Age 35 (January 19 1980)
GPs 282
Wins 15
Poles 8
Fastest laps 8
Best result in Brazil 1st (2012)
“Interlagos has got to be up there with the all-time great circuits in Formula 1. There’s so much history there, so many legends have raced on that circuit, and the fans are always so enthusiastic that you can’t help but love going back there each year.

“For me personally, the track is very special. It’s a tough circuit on the cars as it’s so bumpy, but really fun to drive with its off-camber sections and technical mix of corners. Although we found it tough in Mexico – especially with the altitude – our pace in the corners was positive, so I’m looking forward to seeing how our car performs in those areas in Brazil.

“The weather is usually unpredictable too, which has made for some chaotic races in the past. It’s great for the fans and always produces some really interesting results, so hopefully we can put ourselves in a position to take advantage if anything happens. Unlike the last couple of races, I hope we can get some solid dry running done initially so that we can really focus on set-up and reliability, and get as much time on track as possible from Friday onwards – then we’ll see what we can do from there.”
Eric Boullier
Racing director, McLaren-Honda

“After the drama of Austin and spectacle of Mexico, it’s great to move to another hugely popular circuit in the Americas, and a track that holds great memories for the McLaren-Honda team. We’ve enjoyed numerous nail-biting finishes, stunning victories and tense championship battles there, and Interlagos is a venue universally loved by the whole Formula 1 community.

“Over its incredible 78-year history, its charm is as strong as ever, and the fans are just as animated. Interlagos has an incredible heritage and it’s great to see its legacy continue. It’s a fantastic driver’s track with lots of uniquely challenging features that the drivers love, and the fans love to watch. Although no longer the season finale, there’s always a great sense of anticipation before every Brazilian Grand Prix, and this year is no different.

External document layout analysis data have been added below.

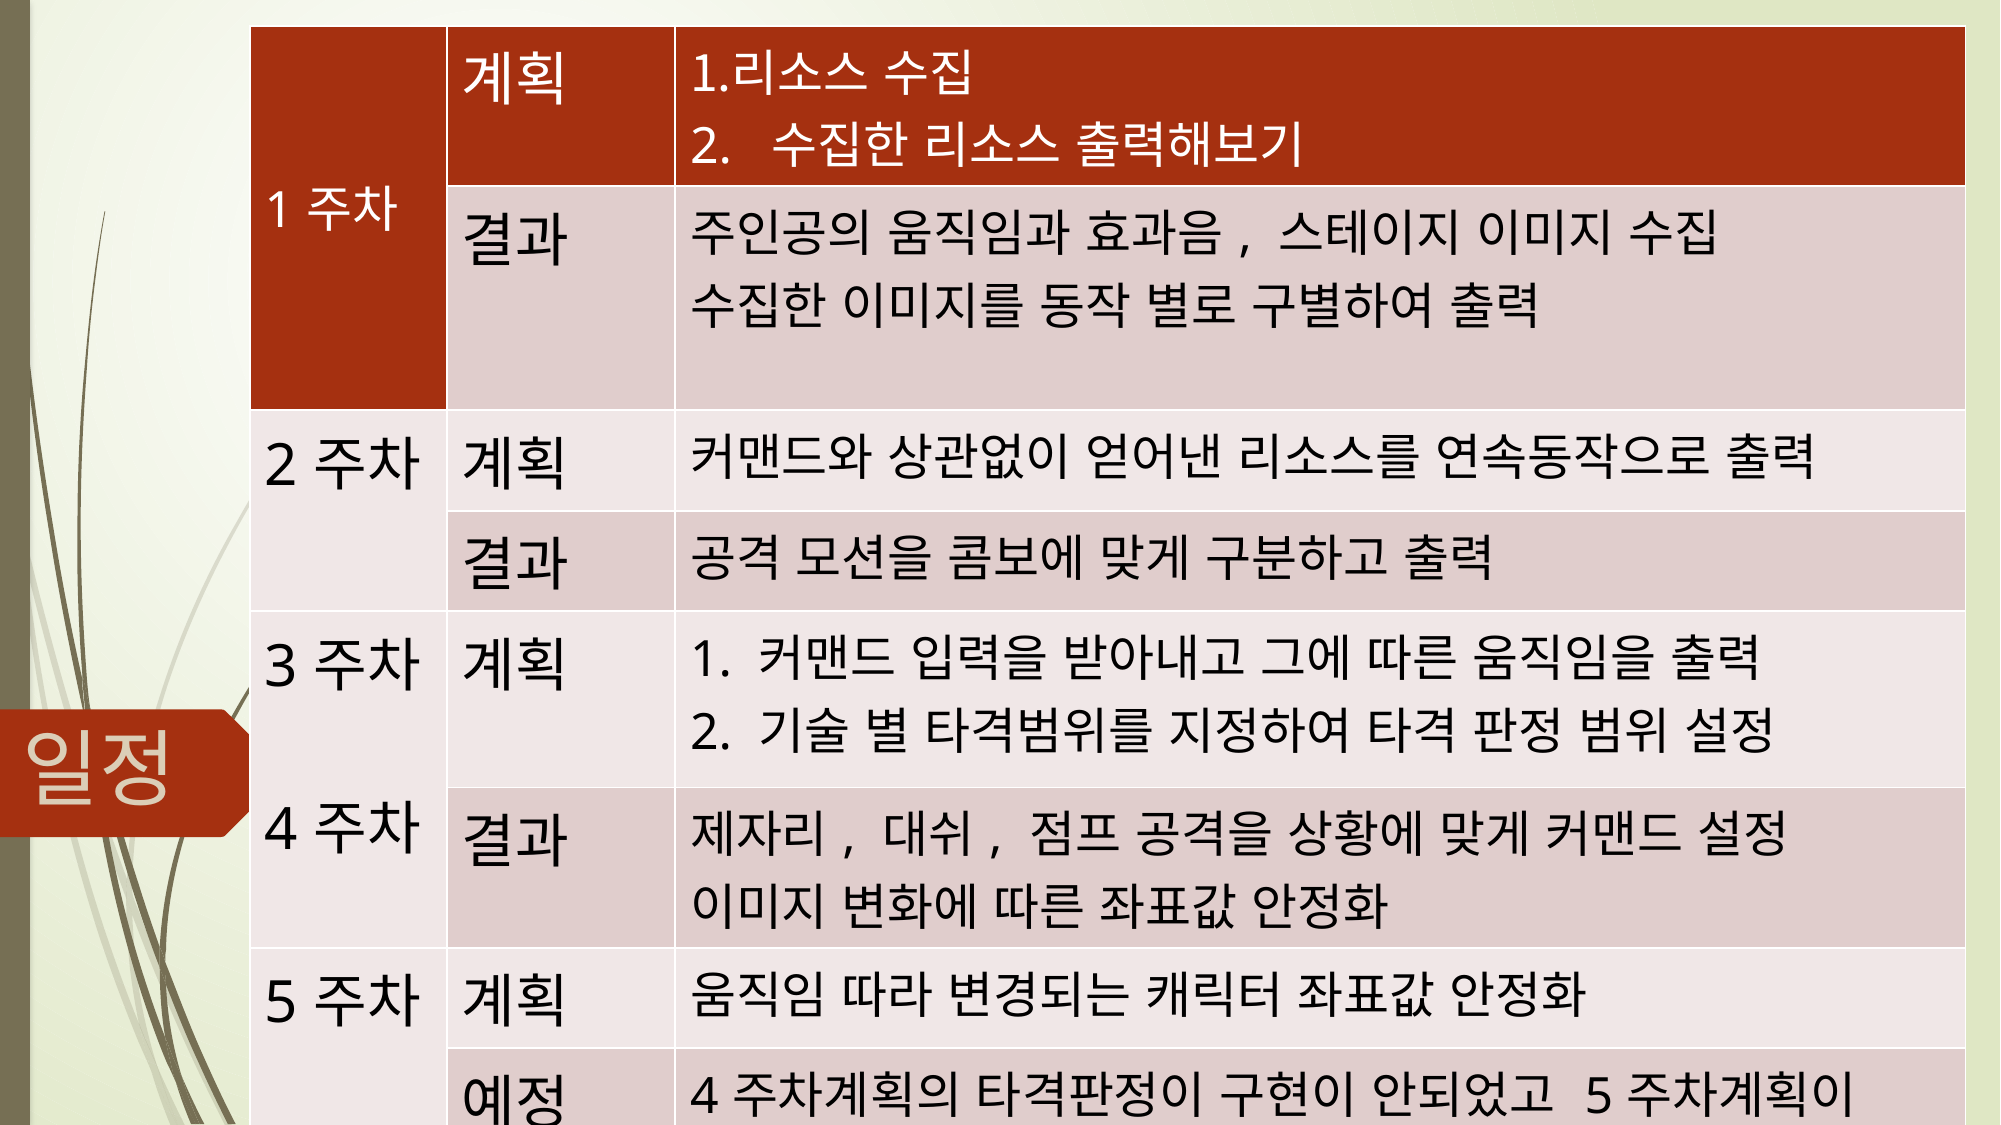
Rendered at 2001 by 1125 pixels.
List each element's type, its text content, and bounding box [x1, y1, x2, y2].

table_header 리소스 수집 2. 수집한 리소스 출력해보기 [676, 27, 1965, 185]
table_cell 계획 [448, 949, 674, 1047]
table_cell 계획 [448, 411, 674, 510]
table_cell 2주차 [251, 411, 446, 610]
table_header 계획 [448, 27, 674, 185]
table_cell 결과 [448, 187, 674, 409]
table_cell 결과 [448, 512, 674, 610]
table_cell 공격 모션을 콤보에 맞게 구분하고 출력 [676, 512, 1965, 610]
table_cell 계획 [448, 612, 674, 787]
table_cell 1. 커맨드 입력을 받아내고 그에 따른 움직임을 출력 2. 기술 별 타격범위를 지정하여 타격 판정 범위 설정 [676, 612, 1965, 787]
table_cell 제자리, 대쉬, 점프 공격을 상황에 맞게 커맨드 설정 이미지 변화에 따른 좌표값 안정화 [676, 788, 1965, 947]
table_cell 결과 [448, 788, 674, 947]
text_box 일정 [7, 708, 191, 824]
table_cell 움직임 따라 변경되는 캐릭터 좌표값 안정화 [676, 949, 1965, 1047]
table_cell 주인공의 움직임과 효과음, 스테이지 이미지 수집 수집한 이미지를 동작 별로 구별하여 출력 [676, 187, 1965, 409]
table_header 1주차 [251, 27, 446, 409]
table_cell 3주차 4주차 [251, 612, 446, 947]
table_cell 예정 [448, 1049, 674, 1125]
table_cell 커맨드와 상관없이 얻어낸 리소스를 연속동작으로 출력 [676, 411, 1965, 510]
table_cell 5주차 [251, 949, 446, 1125]
table_cell 4주차계획의 타격판정이 구현이 안되었고 5주차계획이 구현되었기 때문에 타격판정 범위 설정 [676, 1049, 1965, 1125]
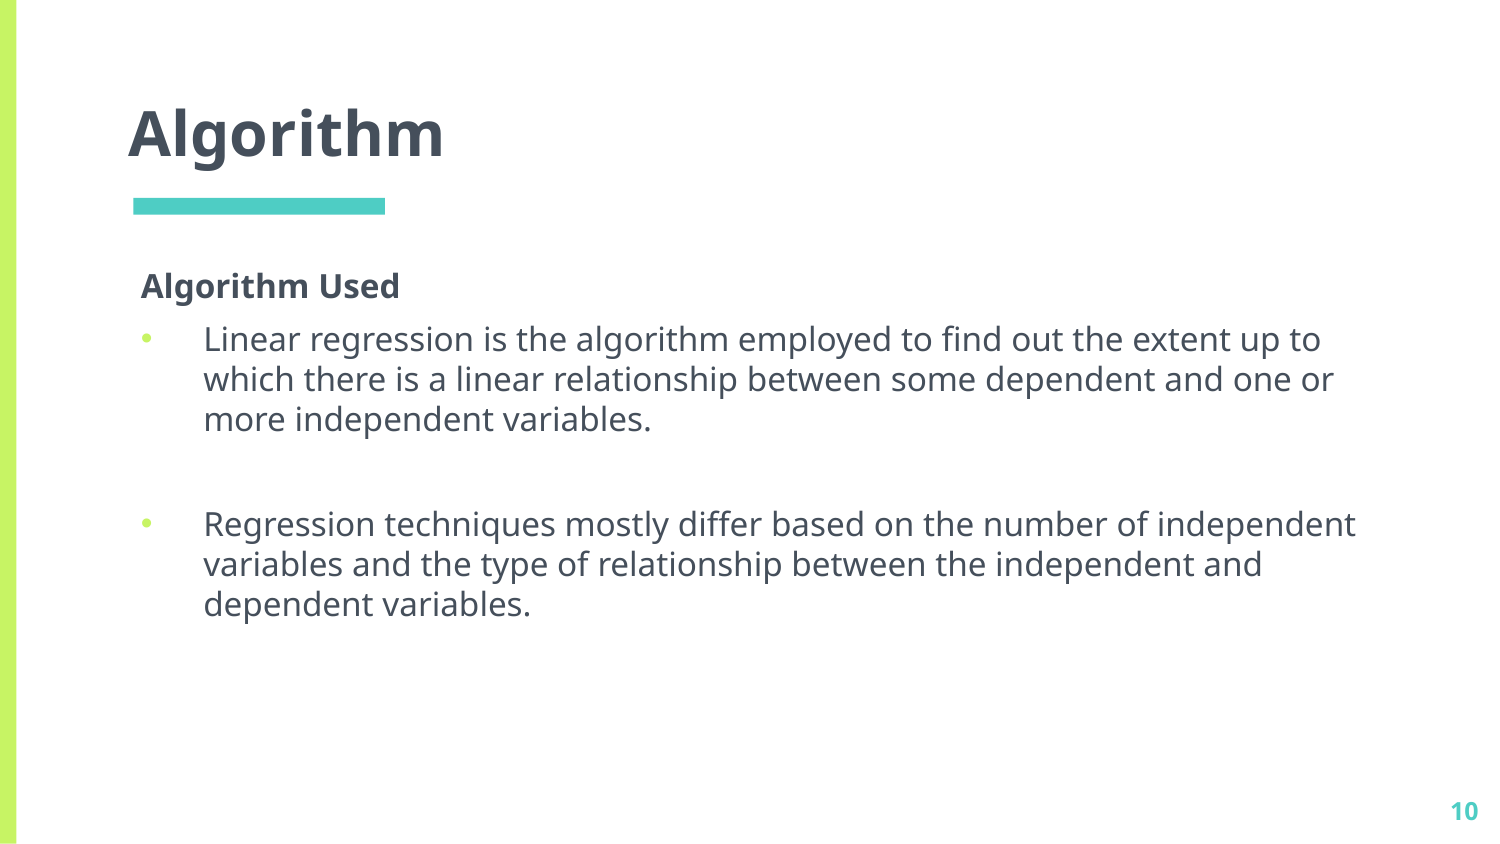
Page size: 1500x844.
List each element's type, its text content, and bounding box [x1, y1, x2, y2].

slide_number 10 [1403, 780, 1494, 832]
list Algorithm Used Linear regression is the algorithm employed to find out the extent up to which there is a linear relationship between some dependent and one or more independent variables. Regression techniques mostly differ based on the number of independent variables and the type of relationship between the independent and dependent variables. [113, 250, 1387, 844]
title Algorithm [113, 24, 1387, 184]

“For McLaren-Honda, after a challenging couple of races, we are looking forward to arriving at the Autódromo José Carlos Pace and pushing hard with our development for the next two grands prix. Although the end of the season is in sight, we are still working flat-out to bring new parts to the car and maximise our learning and development until the last possible moment. We are focussing on both reliability and performance, and hope for a more positive weekend at this legendary circuit.”
Yasuhisa Arai
Honda R&D senior managing officer – chief officer of motorsport

“Following on from the Mexican Grand Prix, Brazil will be another atmospheric race weekend for fans of Formula 1.

“Interlagos is a mixture of fast flowing corners, with a technical slow section and multiple undulating turns. The tightness of the layout will hopefully make for an exciting race, with close competition and overtaking.

“The car and the power unit will both be busy there, changing direction and speed with every turn, which makes throttle response and car balance important.

“We predict that the altitude of the circuit, albeit not as high as Mexico City, will slightly affect the performance of the car, so we will fine-tune the driveability and deployment of the power unit accordingly.”